One side points to increasingly sophisticated symbolic behaviour and says:
“Surely this demonstrates intelligence.”
The other replies:
“No, because there is no true understanding.”
But unless understanding is defined clearly, the argument becomes metaphysical theatre.
The definition shifts continuously to preserve human exceptionalism.
Yet history repeatedly shows that capacities once considered uniquely human gradually become mechanised:
calculation
strategic gameplay
memory retrieval
pattern recognition
translation
artistic imitation
symbolic generation
Each time, humans relocate “real intelligence” slightly further inward.
The deeper issue is that modern culture inherited an impoverished conception of intelligence itself.

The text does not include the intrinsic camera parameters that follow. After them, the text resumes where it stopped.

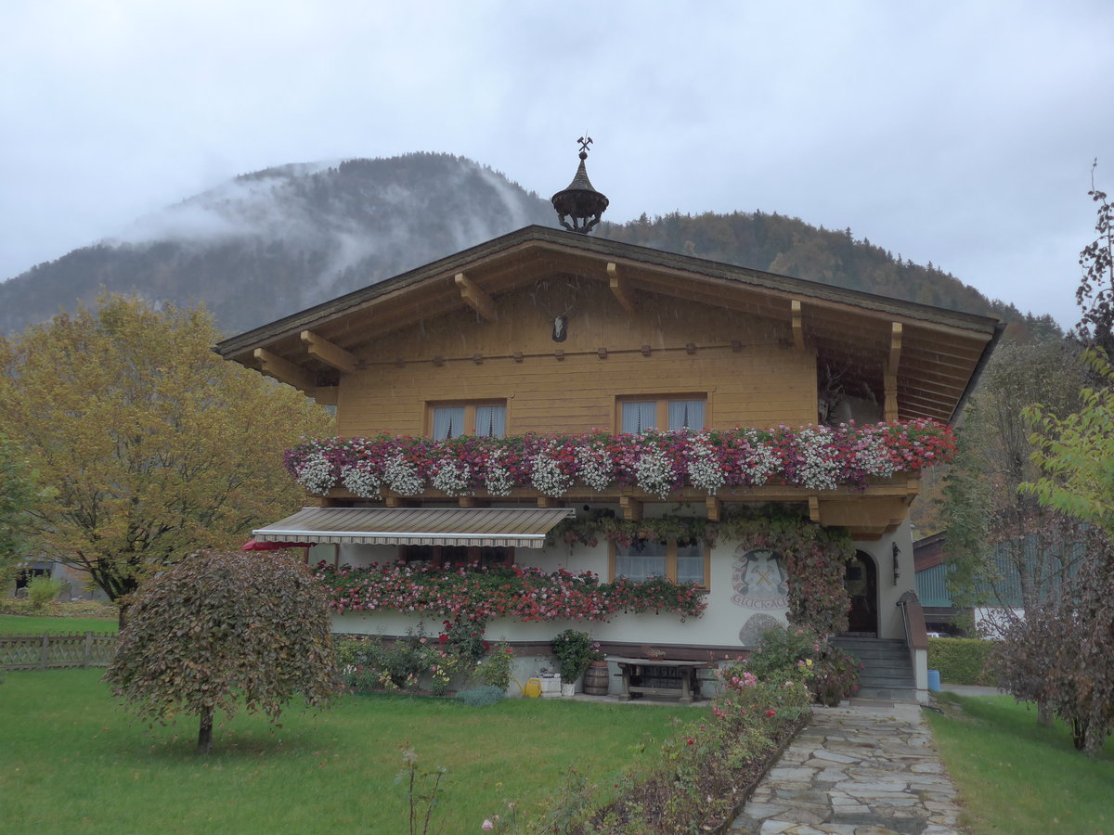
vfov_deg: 48.2
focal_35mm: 29
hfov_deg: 61.7
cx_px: 557
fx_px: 933
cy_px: 418
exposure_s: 1/640
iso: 160
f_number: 2
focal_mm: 6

But relationally viewed, intelligence may be better understood as the dynamic capacity to participate adaptively within complex relational systems.
Under this view:
language is relational
meaning is relational
understanding is relational
intelligence is relational
None exist as isolated substances hidden inside entities.
This does not flatten all distinctions into equivalence. Human beings remain radically different from current artificial systems in embodiment, consciousness, vulnerability, affective life, mortality, and social existence.
The machine therefore becomes philosophically dangerous not because it proves machines are conscious, but because it reveals how much human self-understanding depended upon metaphors of interior possession that no longer adequately explain symbolic life.
The unsettling possibility is not that machines have secretly become intelligent.
It is that humans never properly understood the nature of intelligence in the first place.